The finished copy must match the records exactly, except that it contains no pictures.

■ **EXERCISE MATERIALS**
======

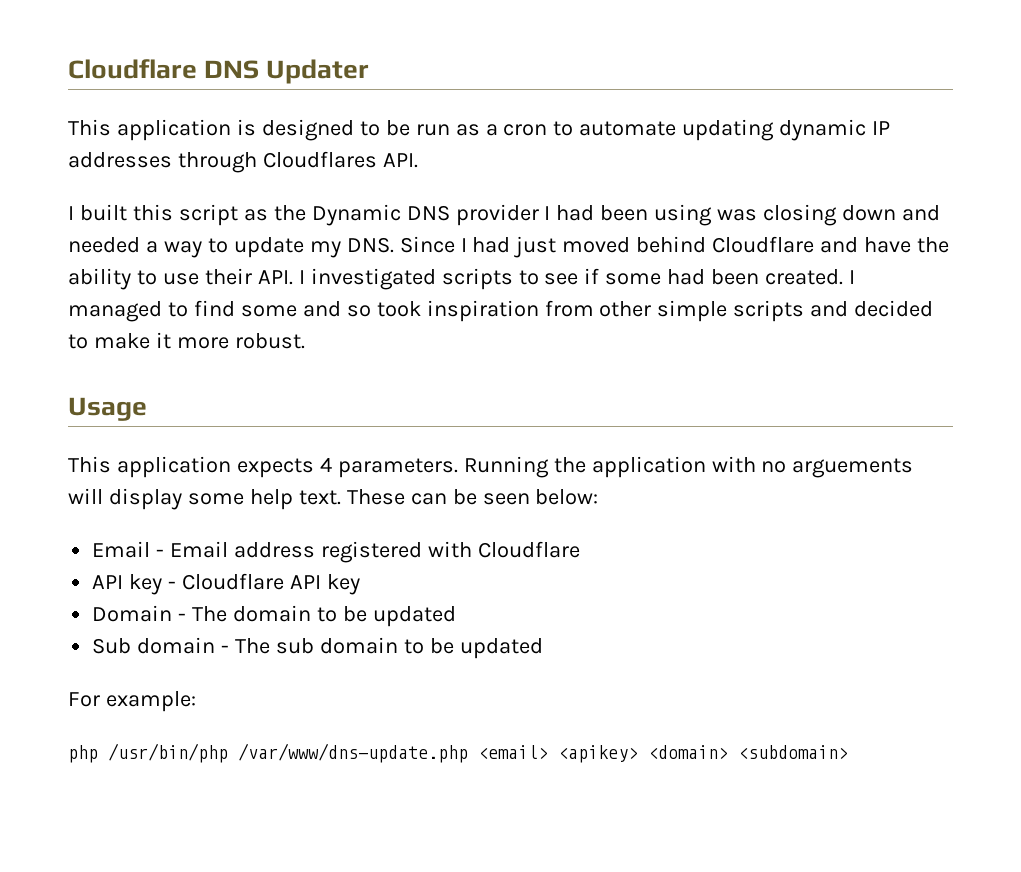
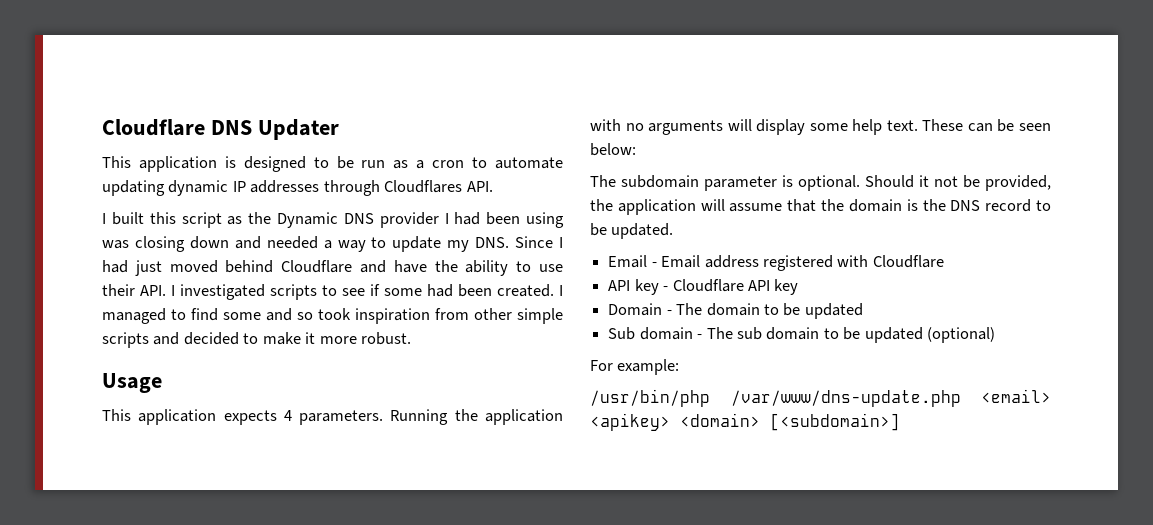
[792,458,914,478] arguements -> [648,120,724,135] arguments
(599, 497) none -> [590,175,1051,191] [590,199,1051,215] [590,223,674,239] // The subdomain parameter is optional. Should it not be provided, the application will assume that the domain is the DNS record to be updated.
(543, 648) none -> [927,327,996,343] (optional)
[68,745,98,763] php -> (680, 367) none
[738,745,848,759] <subdomain> -> [770,413,900,431] [<subdomain>]

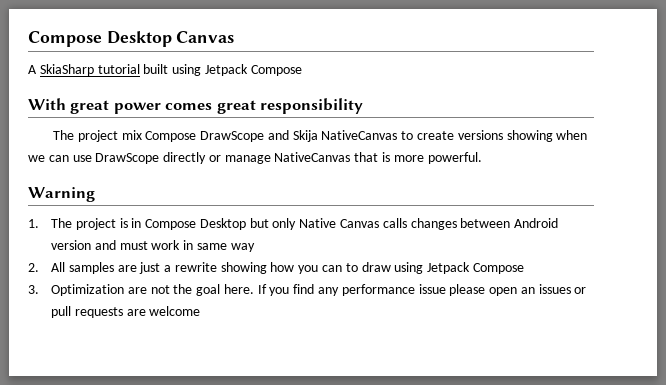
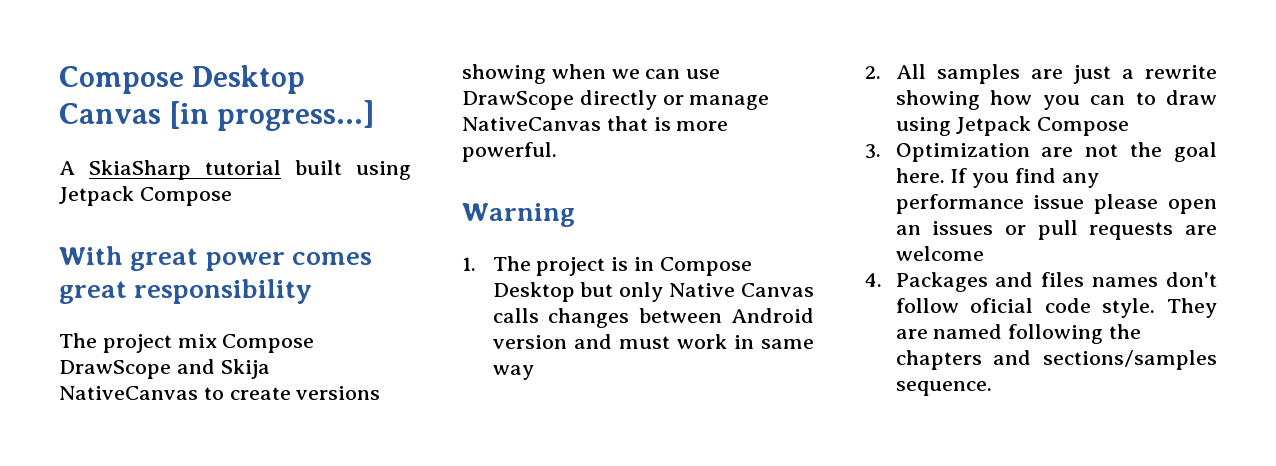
(235, 37) none -> [169,100,376,131] [in progress...]
(201, 311) none -> [865,272,1217,292] [895,298,1217,318] [895,324,1141,344] [895,350,1217,370] [895,381,992,396] // 4. Packages and files names don't follow oficial code style. They are named following the chapters and sections/samples sequence.

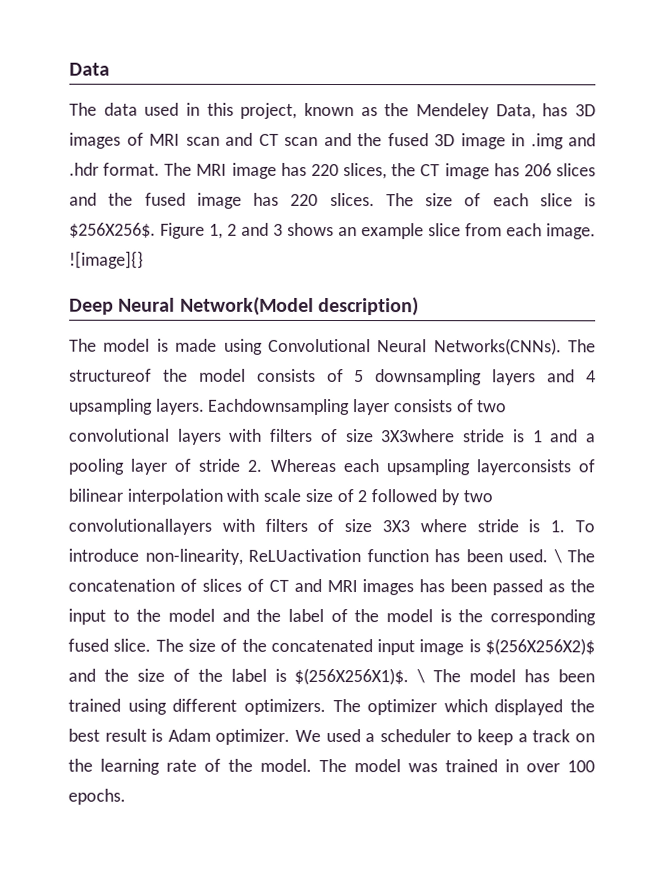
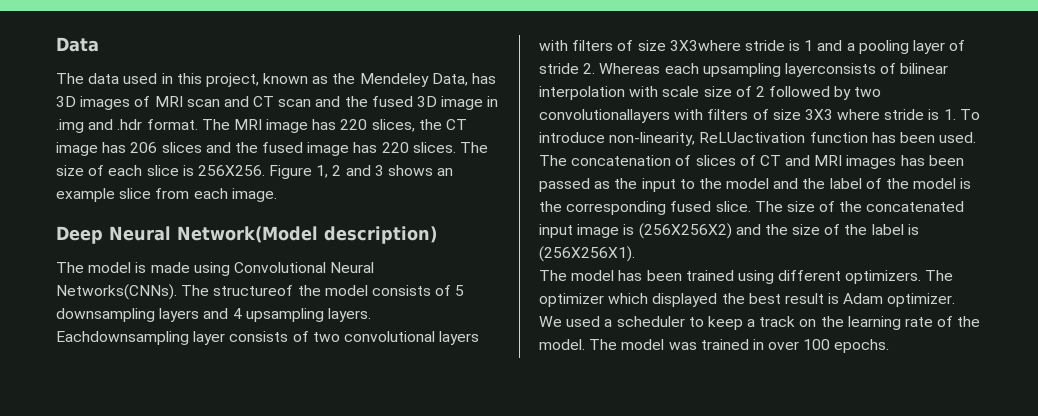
[69,222,156,238] $256X256$. -> [197,165,265,176] 256X256.
[69,250,144,269] ![image]{} -> (277, 195) none
[552,549,562,564] \ -> (977, 137) none
[485,638,595,656] $(256X256X2)$ -> [638,223,732,239] (256X256X2)
[294,667,426,686] $(256X256X1)$. \ -> [539,246,635,262] (256X256X1). //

======

■ **RESULT FOR THIS EXERCISE**
[792,458,914,478] arguements -> [648,120,724,135] arguments
(599, 497) none -> [590,175,1051,191] [590,199,1051,215] [590,223,674,239] // The subdomain parameter is optional. Should it not be provided, the application will assume that the domain is the DNS record to be updated.
(543, 648) none -> [927,327,996,343] (optional)
[68,745,98,763] php -> (680, 367) none
[738,745,848,759] <subdomain> -> [770,413,900,431] [<subdomain>]

(235, 37) none -> [169,100,376,131] [in progress...]
(201, 311) none -> [865,272,1217,292] [895,298,1217,318] [895,324,1141,344] [895,350,1217,370] [895,381,992,396] // 4. Packages and files names don't follow oficial code style. They are named following the chapters and sections/samples sequence.

[69,222,156,238] $256X256$. -> [197,165,265,176] 256X256.
[69,250,144,269] ![image]{} -> (277, 195) none
[552,549,562,564] \ -> (977, 137) none
[485,638,595,656] $(256X256X2)$ -> [638,223,732,239] (256X256X2)
[294,667,426,686] $(256X256X1)$. \ -> [539,246,635,262] (256X256X1). //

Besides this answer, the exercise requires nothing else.